Editor’s Note: Ian posted this at his own site. It is a message well worth sharing. You can leave comments for him here or there.
Tomorrow, December 12th, is my birthday. I am tired. I’ve spent most of the past several days between the bed and the bathroom. Yesterday was the first day I “felt human” as it were, although I forced it at various points since then. I’m trying to maintain good spirits, and with your encouragement and God’s help, I have been successful despite the pain and bad news, especially of the last couple days.

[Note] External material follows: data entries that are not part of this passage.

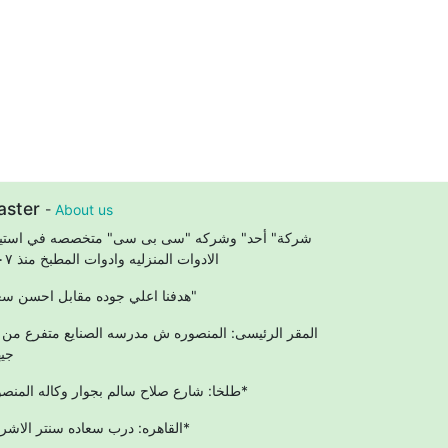
aster
-
About us
شركة" أحد" وشركه "سى بى سى" متخصصه في استير
الادوات المنزليه وادوات المطبخ منذ ٢٠٠٧
"هدفنا اعلي جوده مقابل احسن سعر"
المقر الرئيسى: المنصوره ش مدرسه الصنايع متفرع من
جيه
طلخا: شارع صلاح سالم بجوار وكاله المنصوره*
القاهره: درب سعاده سنتر الاشراف*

Yesterday was fun. I was feeling good. I got a lot of work done. I was in a good mood. I even sang the hymn above while driving home from work. See, I grew up in a Church of Christ background, so hymnody is kind of a thing with me, even as I move on my path to Orthodoxy. I love singing, although I’m not terribly good I am also not terribly bad. Any man should be able to say that of himself, I think. You don’t have to be Frank Sinatra (also a 12/12 baby) but you can do better than “uhhh, I can’t sing lol.” All it takes is practice. Congregational, a-capella singing does that damn well.
In any case, yesterday was good up until I got to my house. Then everything turned to shit with great alacrity. But I still had this hymn in the back of my mind.
Horatio Spafford was a lawyer and Presbyterian elder. He was a friend of D.L. Moody. I’m not a Protestant anymore and have mixed thoughts on both Presbyterians and Moody, but generally it’s “you could do worse.” I don’t like getting into deep theology here, it’s not within the scope of this blog. He wrote this famous hymn after suffering great tragedy. See, he and his family were going to London to hang out with Moody and do the whole London Revivalist Scene in the mid-19th Century (I recently watched a good documentary on C.H. Spurgeon and it was a fascinating time, whether you agree or not), but business delayed his departure, so he sent his wife and his four daughters ahead of him on an ocean liner, and he would follow ASAP.
In a freak accident in poor weather, the ocean liner struck another vessel in the middle of the North Atlantic, and 2/3rds of the passengers on board were killed, including all four of Spafford’s daughters. His wife, upon her arrival in London, telegraphed him two words: “Saved alone.”
But this did not destroy the man. He went on to live a faithful life, and penned his famous hymn while on his voyage to rendezvous with his wife. The music was later added by Phillip Bliss, whose name is familiar to anyone of a Church of Christ background or a mid-19th-century-hymnody-fanboy (is that a thing? Do those exist?)
It Is Well With My Soul
When peace, like a river, attendeth my way,
When sorrows like sea billows roll;
Whatever my lot, Thou hast taught me to say,
It is well, it is well with my soul.
(Refrain:) It is well (it is well),
with my soul (with my soul),
It is well, it is well with my soul.
Though Satan should buffet, though trials should come,
Let this blest assurance control,
That Christ hath regarded my helpless estate,
And hath shed His own blood for my soul.
My sin, oh the bliss of this glorious thought!
My sin, not in part but the whole,
Is nailed to His cross, and I bear it no more,
Praise the Lord, praise the Lord, O my soul!
For me, be it Christ, be it Christ hence to live:
If Jordan above me shall roll,
No pain shall be mine, for in death as in life
Thou wilt whisper Thy peace to my soul.
And Lord haste the day, when the faith shall be sight,
The clouds be rolled back as a scroll;
The trump shall resound, and the Lord shall descend,
Even so, it is well with my soul.
Now, my life has had its share of loss. And things suck right now. But I can always have faith in our Lord and Savior that He will see me through. And I will always love, and be inspired by this hymn.